Knowledge pack — guides, templates, examples

Chapter 03 — Advanced Strategies

Overview

These strategies compound core styles (Chapter 02) to increase reliability, factual grounding, or exploration depth. Use them selectively—each adds latency, cost, or complexity.

  • Self‑Consistency: Majority voting across sampled reasoning traces.
  • ReAct: Alternating natural language reasoning with external tool calls.
  • Tree‑of‑Thoughts: Search over branching reasoning states, pruning weak ones.
  • RAG: Inject retrieved context before generation to constrain hallucination.
  • Adversarial / Debate: Force perspectives to surface blind spots.

Self‑Consistency

Run the same structured reasoning prompt K times with temperature > 0, collect answers + rationales, then select by majority, scoring, or aggregation.

# Pseudocode
answers = []
for i in range(K):
  r = call_model(prompt, temperature=0.7)
  answers.append(parse_answer(r))
final = majority(answers)

Tradeoff: Linear cost; diminishing returns after ~7 samples.

ReAct (Reason + Act)

Model emits alternating Thought / Action / Observation steps calling tools.

You are an agent. Use Thought / Action / Observation.
Tools: search(query), calc(expr)
Question: How many hours between local noon in Paris and 3pm in Tokyo next Friday?
Thought: Need time difference. I'll search.
Action: search("Paris Tokyo time difference")
Observation: Paris UTC+1, Tokyo UTC+9.
Thought: Tokyo 15:00 vs Paris ? 15 - (9-1) = 7.
Final Answer: 7 hours.

Key: Enforce strict action schema; server must supply real observations.

Tree‑of‑Thoughts (ToT)

Generalizes Chain‑of‑Thought to search. Branches = alternative partial solutions; controller keeps top B.

frontier = [root]
for depth in range(D):
  pool = []
  for state in frontier:
    children = propose_next(state, N)   # model call
    scored = score(children)
    pool.extend(scored)
  frontier = select_top(pool, B)
return best(frontier)

Heuristics: constraint satisfaction, numerical plausibility, partial reward models.

Retrieval‑Augmented Generation (RAG)

Retrieves external passages to ground generation and cite sources.

  1. Index documents (embeddings + metadata).
  2. Rewrite / condense user query (optional).
  3. Retrieve top k (diversify with MMR).
  4. Assemble constrained prompt with citations.
  5. Generate; fallback if insufficient evidence.
[SYSTEM] Cite only from provided sources as [S#]. If unknown, say you cannot answer.
S1: ...
S2: ...
Question: ...
Answer:

Common issue: Query drift → add query expansion or multi-vector retrieval.

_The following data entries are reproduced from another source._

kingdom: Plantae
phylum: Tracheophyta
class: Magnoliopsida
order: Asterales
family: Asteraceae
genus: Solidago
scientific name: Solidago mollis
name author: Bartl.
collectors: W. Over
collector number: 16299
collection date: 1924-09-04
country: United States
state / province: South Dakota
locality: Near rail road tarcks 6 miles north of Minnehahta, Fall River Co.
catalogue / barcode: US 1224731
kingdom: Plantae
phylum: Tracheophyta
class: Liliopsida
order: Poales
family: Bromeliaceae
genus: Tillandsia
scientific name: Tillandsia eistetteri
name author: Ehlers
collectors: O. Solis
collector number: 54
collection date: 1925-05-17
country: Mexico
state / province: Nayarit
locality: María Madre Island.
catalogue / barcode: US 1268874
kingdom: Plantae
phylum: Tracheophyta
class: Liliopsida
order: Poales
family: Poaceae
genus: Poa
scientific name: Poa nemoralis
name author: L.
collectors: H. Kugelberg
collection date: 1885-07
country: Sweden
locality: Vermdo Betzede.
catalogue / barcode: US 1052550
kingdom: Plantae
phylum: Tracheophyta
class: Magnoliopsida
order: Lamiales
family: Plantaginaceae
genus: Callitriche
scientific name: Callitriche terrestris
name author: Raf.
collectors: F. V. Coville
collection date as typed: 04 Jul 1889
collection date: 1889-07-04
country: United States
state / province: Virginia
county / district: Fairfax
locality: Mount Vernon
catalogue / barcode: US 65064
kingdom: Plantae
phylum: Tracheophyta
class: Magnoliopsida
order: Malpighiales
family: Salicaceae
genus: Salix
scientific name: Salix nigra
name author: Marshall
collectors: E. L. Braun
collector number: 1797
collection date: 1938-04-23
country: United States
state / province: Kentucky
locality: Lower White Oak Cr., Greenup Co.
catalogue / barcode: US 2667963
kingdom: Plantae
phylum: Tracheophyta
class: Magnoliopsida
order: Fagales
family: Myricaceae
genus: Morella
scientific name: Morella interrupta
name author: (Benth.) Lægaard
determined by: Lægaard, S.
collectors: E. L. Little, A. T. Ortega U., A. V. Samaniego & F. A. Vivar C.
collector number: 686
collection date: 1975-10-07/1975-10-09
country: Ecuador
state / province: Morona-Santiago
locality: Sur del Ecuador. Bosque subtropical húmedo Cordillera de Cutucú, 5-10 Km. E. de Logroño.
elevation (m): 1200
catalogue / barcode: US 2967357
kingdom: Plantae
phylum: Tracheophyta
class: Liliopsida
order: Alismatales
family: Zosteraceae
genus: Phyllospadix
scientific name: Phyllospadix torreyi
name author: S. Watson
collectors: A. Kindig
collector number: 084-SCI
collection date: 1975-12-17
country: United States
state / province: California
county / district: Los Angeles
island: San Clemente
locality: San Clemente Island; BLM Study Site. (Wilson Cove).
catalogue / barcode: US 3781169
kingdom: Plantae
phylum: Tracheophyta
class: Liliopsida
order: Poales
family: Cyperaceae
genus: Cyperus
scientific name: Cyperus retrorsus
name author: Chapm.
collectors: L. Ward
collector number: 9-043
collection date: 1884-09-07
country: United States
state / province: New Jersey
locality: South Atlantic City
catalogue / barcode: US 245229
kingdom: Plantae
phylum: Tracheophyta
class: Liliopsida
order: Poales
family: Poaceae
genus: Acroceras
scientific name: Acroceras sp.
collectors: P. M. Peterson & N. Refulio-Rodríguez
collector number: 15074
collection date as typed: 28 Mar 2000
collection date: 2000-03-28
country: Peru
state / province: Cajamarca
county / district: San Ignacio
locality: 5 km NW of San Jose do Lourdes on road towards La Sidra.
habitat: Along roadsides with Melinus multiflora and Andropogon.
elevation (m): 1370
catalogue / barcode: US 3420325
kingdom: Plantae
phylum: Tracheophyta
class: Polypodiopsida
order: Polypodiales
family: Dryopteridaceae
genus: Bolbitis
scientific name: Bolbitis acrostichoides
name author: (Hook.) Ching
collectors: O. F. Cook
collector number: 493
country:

Adversarial / Debate prompting

Opposing roles enumerate strongest arguments, then a synthesis phase reconciles.

Topic: Adopt Rust for backend?
Role A (Advocate): list 3 strongest benefits.
Role B (Skeptic): list 3 strongest risks.
Synthesis: Balanced recommendation citing each side.

Tip: Seed explicit divergent priors to avoid echoing.

Strategy selection table

NeedStrategyWhy
Reduce stochastic errorSelf‑ConsistencyMajority dampens outliers
Need tools / APIsReActStructured tool invocation
Branching reasoningTree‑of‑ThoughtsExplores alternatives
Factual groundingRAGInject external sources
Surface biasDebateContrasting priors

Failure modes & mitigations

  • Latency inflation: Too many calls → baseline first.
  • Tool hallucination: Model fabricates outputs → strict server substitution.
  • Branch explosion: Exponential ToT growth → cap depth & beam.
  • Context stuffing: Low-quality retrieval → passage re-ranking.
  • Homogeneous perspectives: Debate agents agree → seed divergence.

Mini checklist

  • Baseline core prompt measured?
  • Added cost justified by accuracy / safety gain?
  • Automated verifier or tests in loop?
  • Can sampling / branches be parallelized?
  • Logging reasoning artifacts for audit?